Willdrake poussa un soupir et releva la paire de lunettes grossissantes sur son front. Décidément, cet engin lui donnait du fil à retordre. Mais Hurtsel, le chef d’étage, tenait vraiment à cette cafetière. Si on pouvait encore l’appeler comme ça. Aucune des pièces n’était encore d’origine et les multiples réparations et « améliorations » en avait fait un objet au design bien particulier; comme si les R2D2 et C3PO des films d’antan avaient eu un enfant illégitime. Qui ferait du café. L’image le fit sourire. La culture du Monde d’Avant était son péché mignon. Ce qui était particulièrement mal vu pour un ingénieur, enfin un futur ingénieur. Il venait à peine de passer son diplôme et d’obtenir le poste d’apprenti du doyen des Recycleurs. Et si celui-ci l’avait plutôt à la bonne, ce n’était pas le cas d’Hurtsel. Petit être malveillant, quoique brillant, celui-ci avait tout de suite pris Willdrake en grippe. Parce que celui-ci était plus jeune que lui lorsqu’il avait réussi l’examen; détenant ainsi le nouveau record de la section. Et parce que son père était un Soudeur. Du coup, l’air de rien, il lui refilait toutes les tâches ingrates, voire impossible. Comme cette cafetière. Le doyen s’était bien sur rendu compte de l’animosité du chef d’étage à son égard, mais, même lui, aussi éminent et respecté soit-il, préférait rester dans ses bonnes grâces. Il avait avoué à demi-mots qu’il aurait été dommage de risquer de se retrouver à cours de ces délicieux gâteaux à la carotte dont il raffolait et dont Hurtsel lui assurait un approvisionnement régulier.

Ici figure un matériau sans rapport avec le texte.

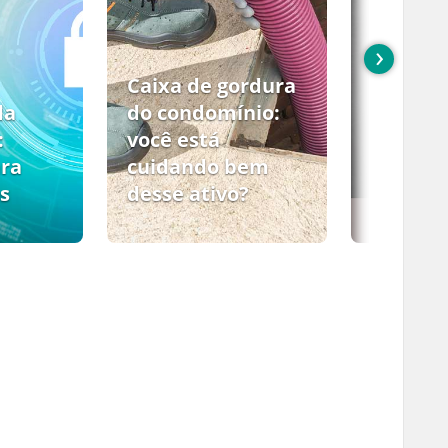
›
Caixa de gordura
da
do condomínio:
:
você está
ara
cuidando bem
s
desse ativo?
PCMSO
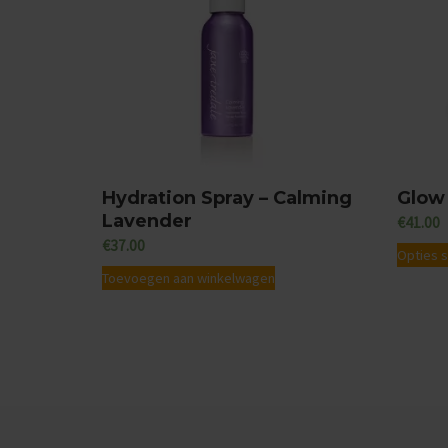
Hydration Spray – Calming
Glow
Lavender
€
41.00
€
37.00
Opties 
Toevoegen aan winkelwagen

Et, après tout, avait-il conclu, les jeunes avaient besoin de se forger le caractère et d’apprendre à faire leur trou dans les méandres des jeux de pouvoir de l’étage et, plus largement, dans ceux des différentes castes de la Tour.

Willdrake avait conscience qu’élitisme rimait souvent avec ego et rarement avec bienveillance. Pour que le système fonctionne, la sensiblerie ne devait pas faire partis des traits de caractère des occupants de la Tour. Si bien commun et bonté se rencontrait, très bien, mais l’utilité générale et l’efficacité serait toujours la priorité. Si l’université du Dôme ne lui avait pas déjà chargée de lui inculquer ça, son apprentissage s’en chargeait. Mais perdre ses illusions de jeune homme vis-à-vis d’un gouvernement idéalisé ne lui ferait pas renoncer à sauver la cafetière. Il travaillait donc d’arrache-pied pour satisfaire aux demandes des deux hommes clé de la caste des ingénieurs. « Impossible » ne faisait pas partis du vocabulaire quand on aspirait à atteindre les plus hauts étages de la Tour: ceux réservé aux Décideurs et Haut-Conseillers.